Ample moisture and instability will be coupled with marginal but adequate share parameters. BL airmass will rapidly recover following clearing over the next few hours as MCS CI shield lifts to the east, and evaporation of recent rainfall allows SFC dewpoints to reach 70 degrees F. Additionally, OAX sounding indicates 150mb deep moist layer therefore both surface-based and mean-layer parcels should be extremely unstable. Despite modest mid-level lapse rates in the 7 C/km range, MLCAPE’s should exceed 4000 J/kg as renewed convection takes place. Regarding shear, 35kt WNWRLY H5 flow over 10 kt SERLY SFC winds should result in (SFC-6km) deep-layer shear to 40 kts. MWP suggests only modest hodograph curvatures, however the aforementioned OFB will result in increased SRH values in the target area, with (SFC-3km) SRH to 200m^2/s^2. A significant negative today will be the linear mode of forcing.

- bill
 
I am liking the SD setup - yeah, I know, I'm prefering the local chase - so sue me. The line is defintiely defined. Things should pop on a Huron to Mitchell line around 3-4 pm. There's ample instability, anvil level winds are 40-50 knots, dewpoints in the high 60's and low 70s according to the GFS (RUC agreeing). Hope things don't explode too quick as they come off. Even so, if it breaks into an MCS, it should make for some beautiful pictures. For some reason the COD GFS images are messed up - don't know what's going on with that. Should be a fun day - good luck for the majority taking the south option - to all the others, I'll see you some where on Highway 14 probably.
 
MODS: Please change title to include Oklahoma

Definately looks like a June 17th 2005 day. Monster MCS to develop in Kansas and truck SSE through the day. Just talked with close friend of mine at NSSL and he says MOD risk likely to be drawn southward into Oklahoma say Hennessy-Stillwater-Tulsa line. Decaying MCS's in NE and OK are resulting in abundunt insolation to raise CAPES to around 3000J/Kg. Unlike 2nd half of spring, shear is progged at 30-45kts SSE and surface winds are SSEly at around 15kts. Dews in mid 60s are hauling north at this time. All ingrediants are there for high end severe thread with damaging winds in the area of 80-100mph.

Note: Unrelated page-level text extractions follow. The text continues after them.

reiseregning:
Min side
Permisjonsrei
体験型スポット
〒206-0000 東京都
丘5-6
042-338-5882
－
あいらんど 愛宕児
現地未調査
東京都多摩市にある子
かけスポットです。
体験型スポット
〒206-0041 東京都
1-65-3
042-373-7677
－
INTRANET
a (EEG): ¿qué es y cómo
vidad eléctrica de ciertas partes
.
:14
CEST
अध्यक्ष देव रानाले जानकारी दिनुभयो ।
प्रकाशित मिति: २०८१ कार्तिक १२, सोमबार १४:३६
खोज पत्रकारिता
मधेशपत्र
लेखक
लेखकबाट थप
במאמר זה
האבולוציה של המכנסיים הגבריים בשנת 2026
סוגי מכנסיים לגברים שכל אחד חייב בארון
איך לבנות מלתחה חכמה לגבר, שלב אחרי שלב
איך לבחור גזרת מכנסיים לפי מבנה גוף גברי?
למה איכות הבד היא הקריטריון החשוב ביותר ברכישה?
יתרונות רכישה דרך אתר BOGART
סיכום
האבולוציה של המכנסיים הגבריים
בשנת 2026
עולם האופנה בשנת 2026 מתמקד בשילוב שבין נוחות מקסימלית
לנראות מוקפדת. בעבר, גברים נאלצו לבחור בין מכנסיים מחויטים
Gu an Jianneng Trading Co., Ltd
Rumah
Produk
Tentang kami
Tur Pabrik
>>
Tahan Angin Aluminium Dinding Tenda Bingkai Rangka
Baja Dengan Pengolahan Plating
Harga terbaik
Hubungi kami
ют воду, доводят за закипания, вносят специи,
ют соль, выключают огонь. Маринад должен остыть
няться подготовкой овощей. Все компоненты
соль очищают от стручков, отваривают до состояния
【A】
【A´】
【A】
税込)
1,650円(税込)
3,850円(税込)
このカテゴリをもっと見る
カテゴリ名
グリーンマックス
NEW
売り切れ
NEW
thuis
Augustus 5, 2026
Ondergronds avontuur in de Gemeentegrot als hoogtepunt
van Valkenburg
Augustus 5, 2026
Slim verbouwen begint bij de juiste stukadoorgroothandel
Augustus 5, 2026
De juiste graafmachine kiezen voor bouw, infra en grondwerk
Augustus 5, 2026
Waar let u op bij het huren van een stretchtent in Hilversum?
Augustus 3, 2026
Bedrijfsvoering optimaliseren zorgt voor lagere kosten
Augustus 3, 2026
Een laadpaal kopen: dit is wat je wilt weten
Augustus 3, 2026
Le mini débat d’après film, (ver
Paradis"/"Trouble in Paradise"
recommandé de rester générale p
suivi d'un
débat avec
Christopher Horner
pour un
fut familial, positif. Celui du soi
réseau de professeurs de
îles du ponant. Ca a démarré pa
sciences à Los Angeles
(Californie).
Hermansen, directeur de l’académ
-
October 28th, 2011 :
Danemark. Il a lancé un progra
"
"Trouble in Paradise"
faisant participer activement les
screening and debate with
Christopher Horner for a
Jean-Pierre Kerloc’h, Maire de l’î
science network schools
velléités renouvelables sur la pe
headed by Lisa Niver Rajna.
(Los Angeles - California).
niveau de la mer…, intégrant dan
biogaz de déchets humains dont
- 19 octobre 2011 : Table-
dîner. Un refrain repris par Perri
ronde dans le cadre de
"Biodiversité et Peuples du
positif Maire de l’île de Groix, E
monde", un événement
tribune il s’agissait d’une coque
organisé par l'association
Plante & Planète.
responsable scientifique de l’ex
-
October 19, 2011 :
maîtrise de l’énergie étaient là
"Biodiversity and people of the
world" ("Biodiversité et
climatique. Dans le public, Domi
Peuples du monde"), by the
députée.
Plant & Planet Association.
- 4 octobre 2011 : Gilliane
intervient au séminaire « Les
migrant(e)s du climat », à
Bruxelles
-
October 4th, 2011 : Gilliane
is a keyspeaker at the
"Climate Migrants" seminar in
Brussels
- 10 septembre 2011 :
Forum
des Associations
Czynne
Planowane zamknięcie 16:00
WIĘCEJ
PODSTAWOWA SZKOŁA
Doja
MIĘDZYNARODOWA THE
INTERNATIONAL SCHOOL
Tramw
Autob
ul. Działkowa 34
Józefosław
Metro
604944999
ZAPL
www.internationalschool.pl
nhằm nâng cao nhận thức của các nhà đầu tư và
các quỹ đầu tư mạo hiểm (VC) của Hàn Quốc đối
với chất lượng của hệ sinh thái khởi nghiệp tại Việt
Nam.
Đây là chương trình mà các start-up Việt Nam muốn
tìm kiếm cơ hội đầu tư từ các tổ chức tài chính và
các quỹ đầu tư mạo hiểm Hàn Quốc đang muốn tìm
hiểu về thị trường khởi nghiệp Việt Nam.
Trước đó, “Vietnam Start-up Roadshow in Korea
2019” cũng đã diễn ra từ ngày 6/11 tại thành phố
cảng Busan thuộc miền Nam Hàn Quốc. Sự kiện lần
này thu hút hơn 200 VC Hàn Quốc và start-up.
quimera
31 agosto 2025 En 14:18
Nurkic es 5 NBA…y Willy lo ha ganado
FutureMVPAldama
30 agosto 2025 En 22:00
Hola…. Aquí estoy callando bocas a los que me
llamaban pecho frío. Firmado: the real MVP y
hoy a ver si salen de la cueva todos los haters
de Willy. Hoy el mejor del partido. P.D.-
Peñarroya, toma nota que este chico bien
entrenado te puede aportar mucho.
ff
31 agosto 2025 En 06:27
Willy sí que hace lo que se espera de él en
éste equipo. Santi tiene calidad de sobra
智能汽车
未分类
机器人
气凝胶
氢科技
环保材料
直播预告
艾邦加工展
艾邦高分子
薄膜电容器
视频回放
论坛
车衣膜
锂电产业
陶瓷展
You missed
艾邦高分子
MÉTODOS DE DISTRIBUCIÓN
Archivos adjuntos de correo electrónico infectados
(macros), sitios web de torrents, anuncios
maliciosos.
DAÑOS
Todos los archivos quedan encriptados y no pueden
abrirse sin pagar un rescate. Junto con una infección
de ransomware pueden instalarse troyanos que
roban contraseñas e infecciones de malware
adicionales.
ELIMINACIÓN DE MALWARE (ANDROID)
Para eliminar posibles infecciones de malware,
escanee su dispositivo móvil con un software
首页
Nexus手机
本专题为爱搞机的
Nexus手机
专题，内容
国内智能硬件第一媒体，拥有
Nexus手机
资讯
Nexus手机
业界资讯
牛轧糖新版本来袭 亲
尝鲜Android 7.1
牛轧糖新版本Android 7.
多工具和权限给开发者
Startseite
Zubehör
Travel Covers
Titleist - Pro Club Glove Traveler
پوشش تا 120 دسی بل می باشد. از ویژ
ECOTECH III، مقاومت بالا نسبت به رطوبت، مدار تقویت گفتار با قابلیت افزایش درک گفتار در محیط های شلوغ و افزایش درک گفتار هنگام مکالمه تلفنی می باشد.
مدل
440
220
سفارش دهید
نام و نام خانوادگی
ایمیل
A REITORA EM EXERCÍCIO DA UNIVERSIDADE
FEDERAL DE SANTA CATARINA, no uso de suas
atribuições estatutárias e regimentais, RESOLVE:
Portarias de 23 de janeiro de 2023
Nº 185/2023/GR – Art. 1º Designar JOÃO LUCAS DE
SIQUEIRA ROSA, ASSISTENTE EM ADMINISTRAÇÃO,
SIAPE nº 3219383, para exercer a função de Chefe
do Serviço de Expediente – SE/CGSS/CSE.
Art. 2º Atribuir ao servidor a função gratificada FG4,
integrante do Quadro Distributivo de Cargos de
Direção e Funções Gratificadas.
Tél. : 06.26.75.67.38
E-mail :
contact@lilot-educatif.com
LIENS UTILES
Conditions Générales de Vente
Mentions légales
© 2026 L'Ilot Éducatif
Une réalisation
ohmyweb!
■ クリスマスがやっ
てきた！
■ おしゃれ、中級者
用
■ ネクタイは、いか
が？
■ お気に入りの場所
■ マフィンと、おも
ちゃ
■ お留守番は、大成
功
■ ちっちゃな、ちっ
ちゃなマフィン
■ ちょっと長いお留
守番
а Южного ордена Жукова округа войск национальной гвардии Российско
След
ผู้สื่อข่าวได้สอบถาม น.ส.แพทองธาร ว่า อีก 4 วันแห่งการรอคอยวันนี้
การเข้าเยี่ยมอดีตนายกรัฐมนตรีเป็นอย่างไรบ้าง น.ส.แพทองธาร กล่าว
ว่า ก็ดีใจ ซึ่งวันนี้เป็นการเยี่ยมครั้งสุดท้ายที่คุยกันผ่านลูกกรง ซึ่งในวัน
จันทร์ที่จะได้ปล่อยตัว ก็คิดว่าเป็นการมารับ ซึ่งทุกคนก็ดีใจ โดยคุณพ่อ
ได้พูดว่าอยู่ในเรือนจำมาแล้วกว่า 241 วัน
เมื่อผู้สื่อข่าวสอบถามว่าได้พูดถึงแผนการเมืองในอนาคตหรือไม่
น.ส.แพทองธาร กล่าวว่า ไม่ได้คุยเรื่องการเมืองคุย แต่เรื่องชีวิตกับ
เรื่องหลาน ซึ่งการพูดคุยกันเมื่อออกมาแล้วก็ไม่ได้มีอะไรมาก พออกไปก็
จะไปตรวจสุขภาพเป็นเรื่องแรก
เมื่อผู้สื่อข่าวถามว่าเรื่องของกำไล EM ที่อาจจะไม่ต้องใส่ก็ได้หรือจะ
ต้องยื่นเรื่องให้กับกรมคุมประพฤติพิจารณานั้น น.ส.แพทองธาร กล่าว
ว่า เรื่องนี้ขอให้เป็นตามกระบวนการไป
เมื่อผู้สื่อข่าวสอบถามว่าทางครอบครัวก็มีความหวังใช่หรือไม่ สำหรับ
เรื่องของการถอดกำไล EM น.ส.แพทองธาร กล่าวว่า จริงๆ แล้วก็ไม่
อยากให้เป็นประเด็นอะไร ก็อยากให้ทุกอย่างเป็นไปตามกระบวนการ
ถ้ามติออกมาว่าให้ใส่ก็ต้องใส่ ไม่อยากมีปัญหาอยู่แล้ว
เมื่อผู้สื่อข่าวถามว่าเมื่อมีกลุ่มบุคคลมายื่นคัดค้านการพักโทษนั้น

Being a NW flow event, the threat for tornadoes is not particularly high but as always early in MCS infant.

Will be chasing with NEWS9 Stormtracker
Target: Woodward/Alva
 
Anyone know if there will be or has been an OUN 1800 UTC raob? It's not showing up at the COD site.

Nonethless, both DDC and LMN 18 UTC soundings show quite a stout cap. It is probably unlikely to break this during daylight hours, but I'm still watching anyway. Prepare for a raging MCS overnight in OK.